- _GIVEN DATA_:
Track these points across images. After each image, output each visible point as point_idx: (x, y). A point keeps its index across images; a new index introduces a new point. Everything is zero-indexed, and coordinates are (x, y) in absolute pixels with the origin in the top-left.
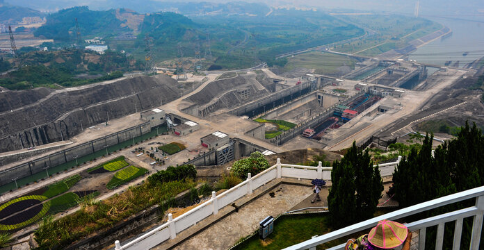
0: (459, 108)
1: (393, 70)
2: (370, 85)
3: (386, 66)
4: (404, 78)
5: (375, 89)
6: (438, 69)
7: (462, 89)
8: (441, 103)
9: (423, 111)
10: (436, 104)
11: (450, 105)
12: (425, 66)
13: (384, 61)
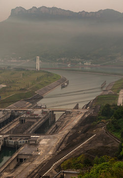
0: (90, 142)
1: (25, 118)
2: (5, 136)
3: (18, 116)
4: (37, 124)
5: (11, 139)
6: (64, 112)
7: (87, 125)
8: (75, 141)
9: (60, 151)
10: (70, 142)
11: (83, 140)
12: (53, 111)
13: (16, 111)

- _PROBLEM REQUIREMENTS_:
Convert the entire listing above into a numbered list, omitting any blank lines. Leave the pictures out of your answer.

- _OUTPUT_:
1. Track these points across images. After each image, output each visible point as point_idx: (x, y). A point keeps its index across images; a new index introduces a new point. Everything is zero-indexed, and coordinates are (x, y) in absolute pixels with the origin in the top-left.
2. 0: (459, 108)
3. 1: (393, 70)
4. 2: (370, 85)
5. 3: (386, 66)
6. 4: (404, 78)
7. 5: (375, 89)
8. 6: (438, 69)
9. 7: (462, 89)
10. 8: (441, 103)
11. 9: (423, 111)
12. 10: (436, 104)
13. 11: (450, 105)
14. 12: (425, 66)
15. 13: (384, 61)
16. 0: (90, 142)
17. 1: (25, 118)
18. 2: (5, 136)
19. 3: (18, 116)
20. 4: (37, 124)
21. 5: (11, 139)
22. 6: (64, 112)
23. 7: (87, 125)
24. 8: (75, 141)
25. 9: (60, 151)
26. 10: (70, 142)
27. 11: (83, 140)
28. 12: (53, 111)
29. 13: (16, 111)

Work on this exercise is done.